Steve Eisman’s big short on the Canadian banks was arguably one of the biggest Canadian business stories of 2019. The legendary short-seller saw a vast majority of the Canadian banks as being “ill-prepared” for the transition into the next credit cycle and thus far, he’s been right on the money.
With more deteriorating of credit in the cards (no pun intended) for 2020, Eisman is not only standing by his bank shorts, but he’s also looking for more ways to profit off the ongoing downturn.
Eisman’s hunt for the most vulnerable of firms led him to Canadian Tire (TSX:CTC.A), an iconic Canadian retailer that’s been facing tremendous pressure from digital competitors.
It’s not just hungry e-commerce competitors that the Tire has to worry about, however.

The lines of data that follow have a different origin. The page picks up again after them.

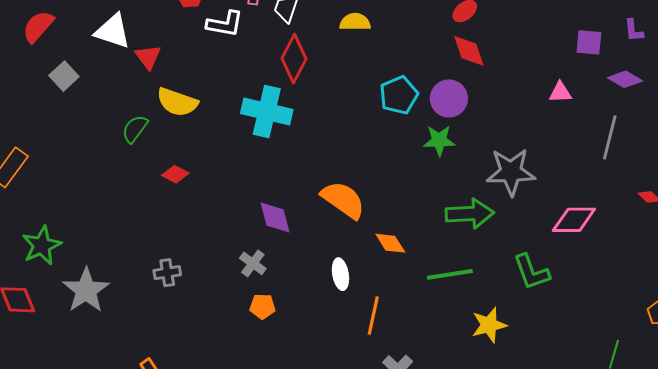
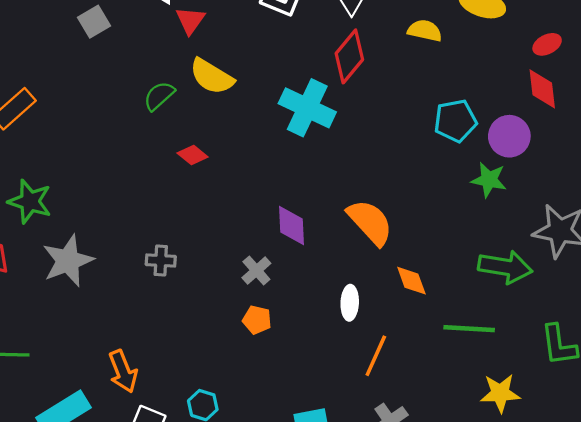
green star: (42, 246) -> (30, 201), turned 30

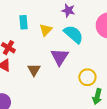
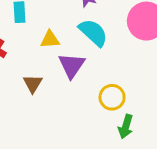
yellow triangle: (46, 30) -> (50, 39), moved, turned 40

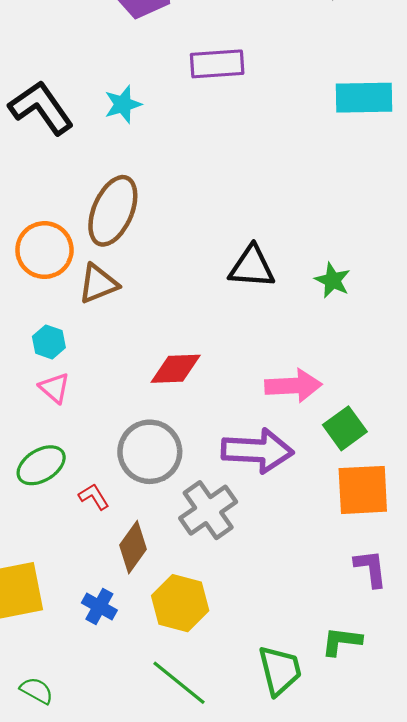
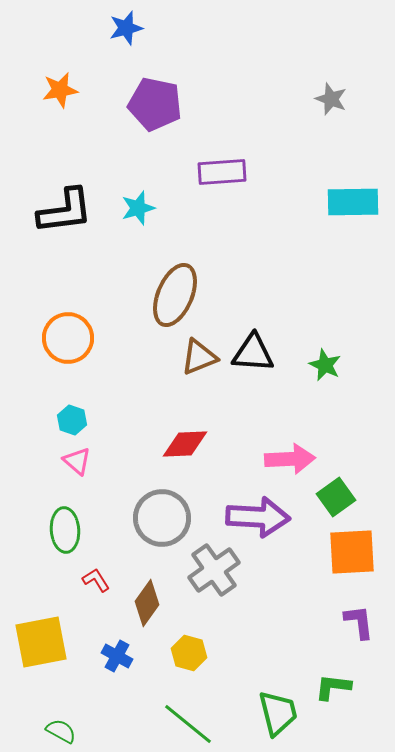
black L-shape: (41, 108) -> (65, 211), turned 118
brown ellipse: (113, 211) -> (175, 295), moved
brown triangle: (98, 284) -> (199, 357), moved
green ellipse: (41, 465) -> (65, 530), turned -63
red L-shape: (94, 497) -> (96, 580), moved
yellow hexagon: (180, 603) -> (189, 653), size x0.7

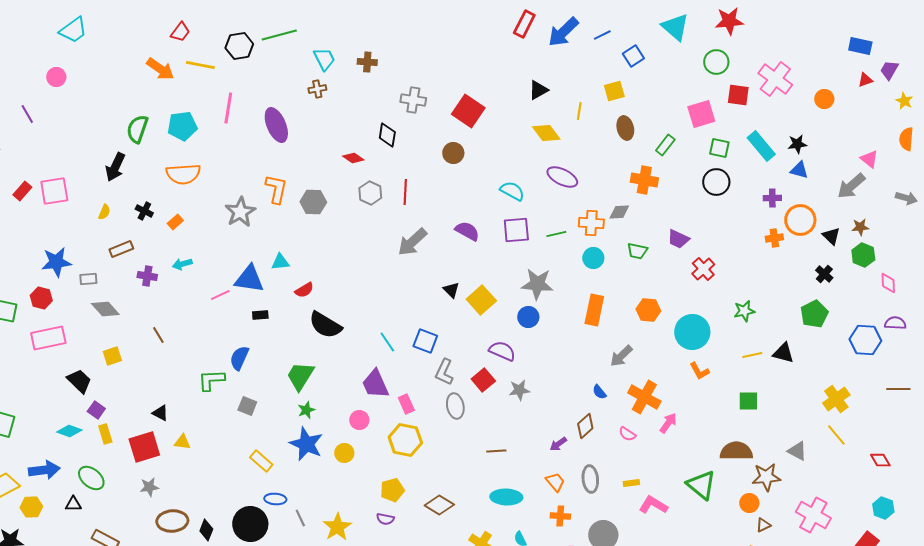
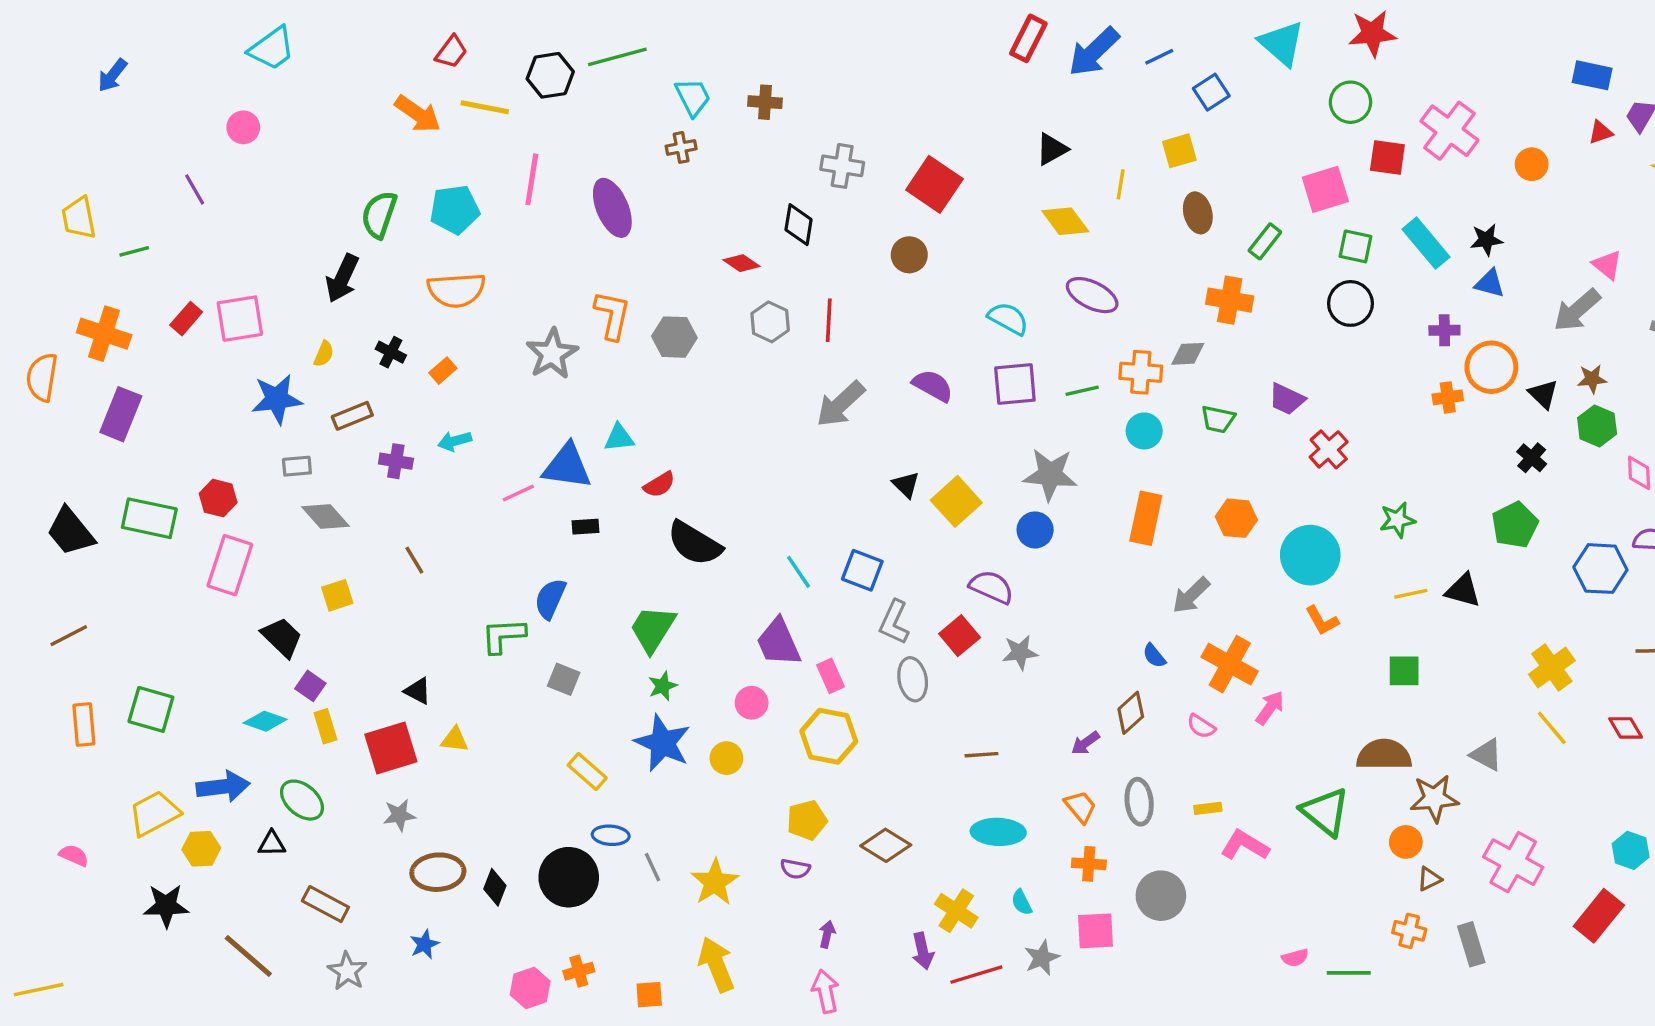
blue star: (56, 262) -> (277, 399), moved
pink rectangle: (48, 338) -> (230, 565), turned -60
red diamond: (880, 460) -> (1626, 728), moved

Eisman sees the company in a vulnerable position because of its large credit card portfolio, which looks to be a significant sore spot as credit continues crumbling.
Joining Eisman in the “short Canadian Tire” club is hedge fund Spruce Point Capital Management, which is also short the stock, noting that the retailer is failing to “stack up” against its competitors thanks in part to a less-than-stellar management team that’s been “misdirecting capital toward share repurchase and increasing dividends.”
While I’m inclined to believe that all short-seller allegations should be taken with a fine grain of salt (especially the ones that take advantage of the media limelight to talk up their books), the two shorts targeting the Tire are right to be so bearish.
Investors ought to wake up to a scenario in which Canadian Tire could become the next major brick-and-mortar retailer to fall at the hands of its digital counterparts if it continues on its current trajectory.
In many prior pieces, I called Canadian Tire out for having its “hand in too many pies,” as it appeared to have made acquisitions just for the sake of making acquisitions.
While the addition of exclusive brands may help beef-up gross margins, they surely won’t propel the company out of the massive hole it’s dug itself into.
As it stands today, Canadian Tire smells like another non-competitive department store that could suffer the fate of a Sears or Toys “R” Us over the next five years.
While stock may be cheap at 12.8 times trailing earnings, the brick-and-mortar scene is far too risky to go against the grain, especially with a non-competitive player that’s losing its lustre.
Ben Axler of Spruce Point doesn’t see Canadian Tire as price competitive, and with a lack of free shipping options available (even for big-ticket items), I see few reasons why Canadians should remain loyal to the old-school retailer that has failed to stay relevant in the new era of retail.
Spruce Point sees Canadian Tire falling as much as 50% to around $77 — a level I don’t think is far-fetched given the Tire’s trajectory and the questionable moves conducted by management over the last several years.
Foolish takeaway
Canadian Tire is facing ever-increasing pressure from competitors. The firm’s inability to remain price competitive is enough reason to throw in the towel on the stock and heed the warnings of Eisman and Spruce Point.
Add allegations of aggressive accounting practices and the “ticking time bomb” of a credit portfolio into the equation, and I think Canadian Tire is a name to be avoided like the plague.